This is something that has been coming up alot recently... both as an interpersonal discussion on the state of the world, and then also as how it pertains to the current state of general dissemiation of information.
(blogs being amoungst that group of disseminators)
Anyway the discussion has turned pretty frequently to the sorry state of the local (once great, now defamed and disasterous) paper, and the fact that I personally find it difficult to pay for a product that less and less reflects the actual needs it is supposed to be serving.
I understand, and support fully the idea of a devoted and determined core of journalistic bull-dogs, but find that there is more in the blogosphere (which is highly subjective, and infrequently checked) and to the court jesters (i.e. The Daily Show's John Stewart) than there is in the world of formal "news" world.

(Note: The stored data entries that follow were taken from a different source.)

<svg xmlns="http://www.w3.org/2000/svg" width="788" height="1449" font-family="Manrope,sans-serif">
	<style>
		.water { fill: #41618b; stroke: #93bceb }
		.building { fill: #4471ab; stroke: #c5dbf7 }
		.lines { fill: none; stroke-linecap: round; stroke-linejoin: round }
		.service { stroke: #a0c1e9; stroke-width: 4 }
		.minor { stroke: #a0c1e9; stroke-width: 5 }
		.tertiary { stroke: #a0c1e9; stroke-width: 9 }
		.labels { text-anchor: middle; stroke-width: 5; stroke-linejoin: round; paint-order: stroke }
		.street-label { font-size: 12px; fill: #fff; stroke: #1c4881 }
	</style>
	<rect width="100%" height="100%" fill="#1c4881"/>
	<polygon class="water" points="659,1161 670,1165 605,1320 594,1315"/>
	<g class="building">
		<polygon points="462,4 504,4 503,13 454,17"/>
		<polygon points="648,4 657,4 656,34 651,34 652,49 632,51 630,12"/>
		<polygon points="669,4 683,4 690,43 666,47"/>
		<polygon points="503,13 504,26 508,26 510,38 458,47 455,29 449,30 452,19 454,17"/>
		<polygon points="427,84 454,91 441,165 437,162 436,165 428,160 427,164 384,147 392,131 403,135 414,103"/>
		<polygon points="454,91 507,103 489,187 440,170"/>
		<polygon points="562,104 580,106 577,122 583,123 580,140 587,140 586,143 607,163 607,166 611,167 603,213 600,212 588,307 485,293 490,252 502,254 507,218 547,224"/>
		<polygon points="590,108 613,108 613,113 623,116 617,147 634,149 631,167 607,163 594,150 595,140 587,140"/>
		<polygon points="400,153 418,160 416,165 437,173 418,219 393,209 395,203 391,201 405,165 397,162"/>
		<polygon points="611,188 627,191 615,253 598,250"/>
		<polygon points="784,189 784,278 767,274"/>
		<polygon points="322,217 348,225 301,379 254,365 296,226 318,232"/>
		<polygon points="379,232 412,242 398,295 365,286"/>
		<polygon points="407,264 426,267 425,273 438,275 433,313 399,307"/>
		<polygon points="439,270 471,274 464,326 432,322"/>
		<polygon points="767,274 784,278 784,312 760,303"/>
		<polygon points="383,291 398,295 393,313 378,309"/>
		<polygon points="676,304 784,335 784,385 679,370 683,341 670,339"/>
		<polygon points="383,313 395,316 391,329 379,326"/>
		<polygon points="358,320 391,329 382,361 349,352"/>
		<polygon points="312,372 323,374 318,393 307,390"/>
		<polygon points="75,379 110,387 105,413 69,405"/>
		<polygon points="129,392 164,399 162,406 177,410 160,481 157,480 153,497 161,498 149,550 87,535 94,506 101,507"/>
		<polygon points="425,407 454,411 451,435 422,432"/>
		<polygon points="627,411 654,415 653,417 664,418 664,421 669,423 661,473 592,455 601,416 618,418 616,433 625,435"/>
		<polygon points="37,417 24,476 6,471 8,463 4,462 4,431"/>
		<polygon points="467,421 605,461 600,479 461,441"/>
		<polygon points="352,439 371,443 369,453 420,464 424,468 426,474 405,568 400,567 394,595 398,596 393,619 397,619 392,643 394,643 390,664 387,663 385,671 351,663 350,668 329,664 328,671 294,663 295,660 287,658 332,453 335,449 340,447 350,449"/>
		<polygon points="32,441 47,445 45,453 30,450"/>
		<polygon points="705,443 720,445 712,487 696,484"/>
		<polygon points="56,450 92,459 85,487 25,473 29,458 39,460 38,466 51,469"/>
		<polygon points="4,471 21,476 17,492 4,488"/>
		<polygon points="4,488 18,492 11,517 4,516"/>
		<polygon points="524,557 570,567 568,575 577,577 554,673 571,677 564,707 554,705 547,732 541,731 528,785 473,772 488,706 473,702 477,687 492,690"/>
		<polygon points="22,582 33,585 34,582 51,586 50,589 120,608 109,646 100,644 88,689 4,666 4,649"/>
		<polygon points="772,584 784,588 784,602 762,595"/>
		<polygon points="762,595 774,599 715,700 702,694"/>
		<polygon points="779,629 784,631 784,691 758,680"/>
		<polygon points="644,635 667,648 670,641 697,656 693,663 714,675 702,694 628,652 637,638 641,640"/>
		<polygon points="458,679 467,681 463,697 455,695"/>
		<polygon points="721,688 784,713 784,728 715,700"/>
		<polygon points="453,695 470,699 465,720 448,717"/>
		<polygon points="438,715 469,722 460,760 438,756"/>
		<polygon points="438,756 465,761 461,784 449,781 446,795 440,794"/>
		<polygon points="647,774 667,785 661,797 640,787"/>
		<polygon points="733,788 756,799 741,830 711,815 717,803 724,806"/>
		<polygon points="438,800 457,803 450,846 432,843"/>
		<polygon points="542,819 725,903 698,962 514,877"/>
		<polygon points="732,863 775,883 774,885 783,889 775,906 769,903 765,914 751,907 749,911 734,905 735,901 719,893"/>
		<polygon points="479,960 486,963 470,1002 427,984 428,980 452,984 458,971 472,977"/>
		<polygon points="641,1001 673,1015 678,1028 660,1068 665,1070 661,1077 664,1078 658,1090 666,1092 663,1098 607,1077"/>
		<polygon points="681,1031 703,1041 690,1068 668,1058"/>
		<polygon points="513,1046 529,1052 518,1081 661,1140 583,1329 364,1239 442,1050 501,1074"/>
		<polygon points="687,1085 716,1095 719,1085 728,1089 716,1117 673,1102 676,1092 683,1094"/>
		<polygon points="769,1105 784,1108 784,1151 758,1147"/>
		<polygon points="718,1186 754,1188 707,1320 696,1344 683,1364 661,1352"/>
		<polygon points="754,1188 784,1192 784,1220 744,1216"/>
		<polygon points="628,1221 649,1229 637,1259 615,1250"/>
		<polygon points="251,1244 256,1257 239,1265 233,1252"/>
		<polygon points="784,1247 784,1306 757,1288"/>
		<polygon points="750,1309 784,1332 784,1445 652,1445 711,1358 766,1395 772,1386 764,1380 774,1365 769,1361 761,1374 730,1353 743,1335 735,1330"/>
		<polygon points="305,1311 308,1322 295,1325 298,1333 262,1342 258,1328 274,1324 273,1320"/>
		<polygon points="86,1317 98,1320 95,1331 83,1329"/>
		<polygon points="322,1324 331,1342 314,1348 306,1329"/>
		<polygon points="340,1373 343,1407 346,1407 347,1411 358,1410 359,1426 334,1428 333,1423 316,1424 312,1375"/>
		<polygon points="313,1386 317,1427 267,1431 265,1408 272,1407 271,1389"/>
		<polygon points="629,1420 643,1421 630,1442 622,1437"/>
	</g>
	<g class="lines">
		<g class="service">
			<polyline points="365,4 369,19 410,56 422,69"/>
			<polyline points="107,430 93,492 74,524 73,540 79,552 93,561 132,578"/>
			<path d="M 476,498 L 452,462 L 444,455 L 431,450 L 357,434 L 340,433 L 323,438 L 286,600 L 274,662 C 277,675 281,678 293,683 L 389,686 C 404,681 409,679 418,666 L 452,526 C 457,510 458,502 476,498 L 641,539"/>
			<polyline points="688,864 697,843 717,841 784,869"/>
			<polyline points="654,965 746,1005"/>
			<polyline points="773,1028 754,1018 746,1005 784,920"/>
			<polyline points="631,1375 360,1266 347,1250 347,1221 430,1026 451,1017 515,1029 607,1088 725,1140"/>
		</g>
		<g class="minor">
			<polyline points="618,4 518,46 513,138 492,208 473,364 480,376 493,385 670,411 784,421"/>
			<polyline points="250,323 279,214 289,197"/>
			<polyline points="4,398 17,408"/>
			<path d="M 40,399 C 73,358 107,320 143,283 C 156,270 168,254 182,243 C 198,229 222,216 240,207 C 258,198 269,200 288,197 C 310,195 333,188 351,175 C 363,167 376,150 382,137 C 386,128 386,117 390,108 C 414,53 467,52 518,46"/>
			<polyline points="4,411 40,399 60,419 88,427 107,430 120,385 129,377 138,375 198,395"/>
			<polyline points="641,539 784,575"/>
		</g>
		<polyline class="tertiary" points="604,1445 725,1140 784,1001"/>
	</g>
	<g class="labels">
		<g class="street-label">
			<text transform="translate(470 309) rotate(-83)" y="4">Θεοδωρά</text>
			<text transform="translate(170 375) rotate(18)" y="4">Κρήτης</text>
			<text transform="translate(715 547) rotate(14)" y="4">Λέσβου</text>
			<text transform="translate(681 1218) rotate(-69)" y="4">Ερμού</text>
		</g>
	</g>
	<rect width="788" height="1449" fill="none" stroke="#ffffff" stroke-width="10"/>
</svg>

I came across this article from Metafilter... and it has a take on it that I hadn't considered....
http://www.shirky.com/weblog/2009/03/newspapers-and-thinking-the-unthinkable/
I'd say read it - but you probably may not, and that's okay. Distilled to its essence, the essay is about how we are "in" the revolution, and that by being in it, we are increasingly discomforted by the lack of stablity. The old structures that we were used to have crumbled, and as a result we look to the skies and ask "Why?" But then get confused even more so when there is no answer.
Ultimately we're in a place in history where we aren't used to being. On the precipice of change, and the precipice is one that is unlike anything we've experienced to date. We look to history and find no comparison, which leaves us without comfort.
so then what do (the collective) we do? I don't know... but I'm here now, and doing my part to catalouge my piece in it. How I will effect it, i don't know - even if I do...not sure.